Bhang worth Sh76m destroyed in Makueni as transporter jailed

Bhang Makueni

Police officers on guard as court officials prepare to burn bhang valued at Sh76 million in Makueni on May 6, 2021. A man who was transporting the bhang in a truck was jailed for 10 years.

Photo credit: Pius Maundu

A court in Kilungu, Makueni County Thursday morning suspended its session to destroy bhang worth Sh76 million in street value.

The bhang weighing 2,556 kilogrammes and in 53 sacks was the exhibit in a narcotics trafficking case that the court concluded a fortnight ago.

The court jailed Nathaniel Odhiambo Wambi, who was found with the bhang for 10 years. He was given the option of paying a Sh5 million fine.

Wambi was arrested after the truck he was driving was involved in an accident at Malili township along the Mombasa-Nairobi highway on the night of August 13 last year.
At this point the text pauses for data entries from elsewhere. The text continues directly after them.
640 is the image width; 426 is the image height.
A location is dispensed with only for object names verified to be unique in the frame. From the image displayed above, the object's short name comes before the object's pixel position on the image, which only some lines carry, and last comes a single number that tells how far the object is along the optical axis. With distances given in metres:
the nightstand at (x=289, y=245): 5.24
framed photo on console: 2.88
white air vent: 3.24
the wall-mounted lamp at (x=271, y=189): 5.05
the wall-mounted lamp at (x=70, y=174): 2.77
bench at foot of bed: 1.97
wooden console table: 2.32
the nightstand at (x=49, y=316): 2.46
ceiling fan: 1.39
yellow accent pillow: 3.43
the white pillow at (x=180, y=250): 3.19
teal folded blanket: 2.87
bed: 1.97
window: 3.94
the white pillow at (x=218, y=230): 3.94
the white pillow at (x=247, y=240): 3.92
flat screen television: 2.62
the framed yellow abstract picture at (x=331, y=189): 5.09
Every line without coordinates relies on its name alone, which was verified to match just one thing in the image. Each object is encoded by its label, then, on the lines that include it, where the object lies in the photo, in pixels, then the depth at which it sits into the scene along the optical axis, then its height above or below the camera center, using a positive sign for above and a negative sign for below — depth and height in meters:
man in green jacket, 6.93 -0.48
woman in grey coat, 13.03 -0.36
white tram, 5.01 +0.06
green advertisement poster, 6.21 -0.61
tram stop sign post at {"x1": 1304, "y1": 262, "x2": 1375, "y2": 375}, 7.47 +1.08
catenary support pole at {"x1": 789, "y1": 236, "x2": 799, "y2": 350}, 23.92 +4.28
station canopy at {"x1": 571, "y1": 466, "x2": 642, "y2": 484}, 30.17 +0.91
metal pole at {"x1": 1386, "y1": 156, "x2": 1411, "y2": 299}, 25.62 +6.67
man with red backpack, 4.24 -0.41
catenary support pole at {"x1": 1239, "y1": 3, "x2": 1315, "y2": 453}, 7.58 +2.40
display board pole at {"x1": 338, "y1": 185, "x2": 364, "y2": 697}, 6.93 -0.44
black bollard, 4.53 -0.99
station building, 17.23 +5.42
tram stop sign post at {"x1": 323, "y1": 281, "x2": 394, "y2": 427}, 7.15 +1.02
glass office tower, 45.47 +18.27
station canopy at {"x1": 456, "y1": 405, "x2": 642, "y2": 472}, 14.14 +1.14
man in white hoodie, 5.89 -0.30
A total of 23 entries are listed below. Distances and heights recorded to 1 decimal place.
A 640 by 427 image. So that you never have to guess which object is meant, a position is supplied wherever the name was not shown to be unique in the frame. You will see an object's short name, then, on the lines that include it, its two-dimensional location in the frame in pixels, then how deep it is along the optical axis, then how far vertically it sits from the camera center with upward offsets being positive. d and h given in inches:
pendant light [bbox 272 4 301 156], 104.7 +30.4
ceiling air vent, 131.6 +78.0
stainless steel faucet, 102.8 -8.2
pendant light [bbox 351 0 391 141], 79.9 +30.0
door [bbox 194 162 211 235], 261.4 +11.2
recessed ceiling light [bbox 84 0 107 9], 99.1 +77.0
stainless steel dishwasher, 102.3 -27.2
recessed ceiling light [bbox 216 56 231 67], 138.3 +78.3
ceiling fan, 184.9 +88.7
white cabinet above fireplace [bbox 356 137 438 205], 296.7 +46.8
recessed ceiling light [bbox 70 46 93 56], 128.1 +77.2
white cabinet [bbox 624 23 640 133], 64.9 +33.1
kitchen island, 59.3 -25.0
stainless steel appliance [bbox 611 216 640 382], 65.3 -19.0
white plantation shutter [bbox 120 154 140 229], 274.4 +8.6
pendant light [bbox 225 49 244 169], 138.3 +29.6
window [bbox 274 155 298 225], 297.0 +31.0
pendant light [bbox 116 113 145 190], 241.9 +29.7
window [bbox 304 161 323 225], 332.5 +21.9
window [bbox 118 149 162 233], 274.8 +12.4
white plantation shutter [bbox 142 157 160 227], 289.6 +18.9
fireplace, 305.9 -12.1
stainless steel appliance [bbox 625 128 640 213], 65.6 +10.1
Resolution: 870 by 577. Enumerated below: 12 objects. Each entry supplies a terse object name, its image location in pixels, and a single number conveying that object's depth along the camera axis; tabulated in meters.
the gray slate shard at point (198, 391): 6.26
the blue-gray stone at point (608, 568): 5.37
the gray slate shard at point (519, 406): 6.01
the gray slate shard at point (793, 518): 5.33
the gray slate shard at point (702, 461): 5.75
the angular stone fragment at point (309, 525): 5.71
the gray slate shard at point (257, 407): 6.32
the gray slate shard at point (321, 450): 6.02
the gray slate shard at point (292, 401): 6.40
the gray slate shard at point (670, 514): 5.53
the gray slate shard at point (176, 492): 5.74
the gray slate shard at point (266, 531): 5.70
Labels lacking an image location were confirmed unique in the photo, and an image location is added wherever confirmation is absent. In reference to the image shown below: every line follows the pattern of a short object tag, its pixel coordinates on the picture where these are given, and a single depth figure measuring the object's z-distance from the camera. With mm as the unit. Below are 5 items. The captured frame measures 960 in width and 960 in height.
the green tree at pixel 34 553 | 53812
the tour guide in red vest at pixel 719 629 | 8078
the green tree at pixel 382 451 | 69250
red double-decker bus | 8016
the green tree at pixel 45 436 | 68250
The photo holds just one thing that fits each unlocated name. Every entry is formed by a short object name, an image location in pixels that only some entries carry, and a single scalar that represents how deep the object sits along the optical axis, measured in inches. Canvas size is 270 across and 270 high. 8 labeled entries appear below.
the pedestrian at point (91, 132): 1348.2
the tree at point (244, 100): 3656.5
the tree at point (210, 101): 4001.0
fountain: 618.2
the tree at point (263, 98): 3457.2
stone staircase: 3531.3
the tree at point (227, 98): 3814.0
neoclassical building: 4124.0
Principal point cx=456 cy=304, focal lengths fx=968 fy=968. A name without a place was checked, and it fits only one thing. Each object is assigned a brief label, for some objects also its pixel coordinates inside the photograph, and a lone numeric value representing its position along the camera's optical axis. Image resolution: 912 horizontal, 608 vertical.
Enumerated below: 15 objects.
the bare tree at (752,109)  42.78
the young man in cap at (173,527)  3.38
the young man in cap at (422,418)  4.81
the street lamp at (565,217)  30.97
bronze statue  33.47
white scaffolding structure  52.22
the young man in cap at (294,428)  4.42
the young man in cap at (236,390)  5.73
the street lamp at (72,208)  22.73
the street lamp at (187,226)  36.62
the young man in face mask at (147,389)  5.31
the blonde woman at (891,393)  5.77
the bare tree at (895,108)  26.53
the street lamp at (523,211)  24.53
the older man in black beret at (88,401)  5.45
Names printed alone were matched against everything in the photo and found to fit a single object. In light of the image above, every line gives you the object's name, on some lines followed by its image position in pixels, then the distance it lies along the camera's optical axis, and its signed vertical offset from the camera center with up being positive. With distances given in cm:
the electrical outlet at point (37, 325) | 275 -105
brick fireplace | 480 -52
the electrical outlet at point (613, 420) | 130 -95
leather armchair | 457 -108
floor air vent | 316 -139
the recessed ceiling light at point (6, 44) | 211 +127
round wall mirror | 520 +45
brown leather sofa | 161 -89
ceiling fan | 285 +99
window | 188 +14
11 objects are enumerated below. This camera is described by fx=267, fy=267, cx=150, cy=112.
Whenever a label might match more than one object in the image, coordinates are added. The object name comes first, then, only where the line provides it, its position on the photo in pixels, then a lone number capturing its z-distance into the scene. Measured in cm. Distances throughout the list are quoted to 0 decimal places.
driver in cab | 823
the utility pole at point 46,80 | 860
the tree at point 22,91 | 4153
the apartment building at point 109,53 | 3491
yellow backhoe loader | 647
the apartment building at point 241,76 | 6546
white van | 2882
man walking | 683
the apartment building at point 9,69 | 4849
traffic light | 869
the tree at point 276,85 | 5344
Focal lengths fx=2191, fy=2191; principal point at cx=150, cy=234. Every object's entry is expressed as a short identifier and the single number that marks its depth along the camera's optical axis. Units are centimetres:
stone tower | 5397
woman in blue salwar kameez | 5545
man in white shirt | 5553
The court heard that the owner of the cargo fled the scene, leaving behind the driver who had suffered slight injuries. The court exonerated the owner of the truck after it emerged that he had authorised the vehicle to transport jaggery and not bhang.

Bhabg worth Sh76 destroyed in Makueni

Travelling from Isebania

According to court documents seen by the Nation, the convict was travelling from the Isebania border town to Mombasa. He had hidden the sacks of bhang behind a few sacks of maize.

The burning of the bhang took place in an open field in Sultan Hamud township and it was supervised by Kilungu Senior Resident Magistrate Charles Mayamba and Mukaa Deputy County Commissioner Kaburu Kaimba. There were a handful of police officers and hundreds of residents.

"We have destroyed 2,556 kilogrammes of bhang worth Sh76 million after the Kilungu Law Courts convicted those who were transporting the narcotic," Mr Kaimba told journalists.

He decried the rise of cases of bhang trafficking in the area.

Hailing the police and the court for acting swiftly on the case, the administrator said most of the bhang trafficking cases reported in the region involve transporters ferrying the commodity from western Kenya to the Coast.